Clearly, the computers have yet to pay their promised dividends. Teachers report that papers are neater. Using an information-packed CD-ROM encyclopedia, students can do research without fighting over the school’s handful of encyclopedias in book form.

“If they all look up something that begins with “A,” they can all find it,” said Marilyn Wigen, who oversees a library so small the card catalog has only 25 drawers.

Some students question the impersonal format electronic learning can take. “If people are going to get so caught up in this computer stuff,” said Carrie Mason, a junior, “they’re not going to have skills for the outside - social skills.”

Other residents note the social nature of small towns has been hit by the telephone and automobile, but it still survives.

If a basketball game is canceled, would-be spectators still stick around and talk about last week’s game rather than bolt for the parking lot.

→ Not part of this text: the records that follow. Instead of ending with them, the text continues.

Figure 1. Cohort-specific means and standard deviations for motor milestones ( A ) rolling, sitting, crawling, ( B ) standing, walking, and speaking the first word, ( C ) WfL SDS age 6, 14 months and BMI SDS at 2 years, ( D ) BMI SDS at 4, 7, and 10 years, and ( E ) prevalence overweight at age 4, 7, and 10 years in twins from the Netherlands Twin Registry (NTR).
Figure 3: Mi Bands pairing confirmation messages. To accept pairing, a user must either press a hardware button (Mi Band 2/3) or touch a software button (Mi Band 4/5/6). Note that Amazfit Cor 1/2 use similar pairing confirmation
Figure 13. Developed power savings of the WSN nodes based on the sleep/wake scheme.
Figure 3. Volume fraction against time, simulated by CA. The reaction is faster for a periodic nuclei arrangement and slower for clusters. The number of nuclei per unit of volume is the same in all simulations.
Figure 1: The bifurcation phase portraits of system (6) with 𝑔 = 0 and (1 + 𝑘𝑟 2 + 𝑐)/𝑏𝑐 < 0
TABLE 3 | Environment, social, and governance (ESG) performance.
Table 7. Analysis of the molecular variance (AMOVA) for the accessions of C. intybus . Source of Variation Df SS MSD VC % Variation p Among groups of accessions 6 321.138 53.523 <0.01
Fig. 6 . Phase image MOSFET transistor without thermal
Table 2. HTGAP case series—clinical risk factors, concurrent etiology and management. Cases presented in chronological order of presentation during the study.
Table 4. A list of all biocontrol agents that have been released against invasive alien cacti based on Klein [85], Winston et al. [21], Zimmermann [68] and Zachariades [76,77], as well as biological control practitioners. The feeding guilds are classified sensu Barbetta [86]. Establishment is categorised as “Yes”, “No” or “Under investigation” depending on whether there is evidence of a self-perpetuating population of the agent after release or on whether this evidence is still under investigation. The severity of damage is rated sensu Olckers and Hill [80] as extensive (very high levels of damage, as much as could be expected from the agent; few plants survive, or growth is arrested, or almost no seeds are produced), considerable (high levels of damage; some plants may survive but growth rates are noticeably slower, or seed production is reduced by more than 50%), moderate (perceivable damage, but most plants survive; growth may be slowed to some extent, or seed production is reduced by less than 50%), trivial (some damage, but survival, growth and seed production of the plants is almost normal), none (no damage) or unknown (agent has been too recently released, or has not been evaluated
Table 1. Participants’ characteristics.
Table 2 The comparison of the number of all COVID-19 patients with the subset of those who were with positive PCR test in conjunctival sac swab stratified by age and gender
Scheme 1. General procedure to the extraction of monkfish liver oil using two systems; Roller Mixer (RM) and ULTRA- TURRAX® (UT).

“I don’t think they’ll sit at home and talk to each other on the computer,” said Julie Zimmerman, a school board member. “They might talk to somebody in Russia. They’ll still go to coffee. They’ll still go to ballgames. I don’t think that’ll change a whole lot.”

“It’s still a small town,” said Hannie Fisher, looking up from RockWeb. “You’re still the same people every day. Everyone’s your friend - unless everyone’s your enemy.”

Don Dillman, a Washington State University sociologist who has studied both small towns and information technology, recalled how the widespread use of the telephone created a fear that people would travel less. As it turned out, people traveled more.

By the same token, he said, e-mail and computers stand to bring people closer together through a craft that schools are often struggling to teach - writing.

“This is one of the best writing lessons to happen in America,” Dillman said.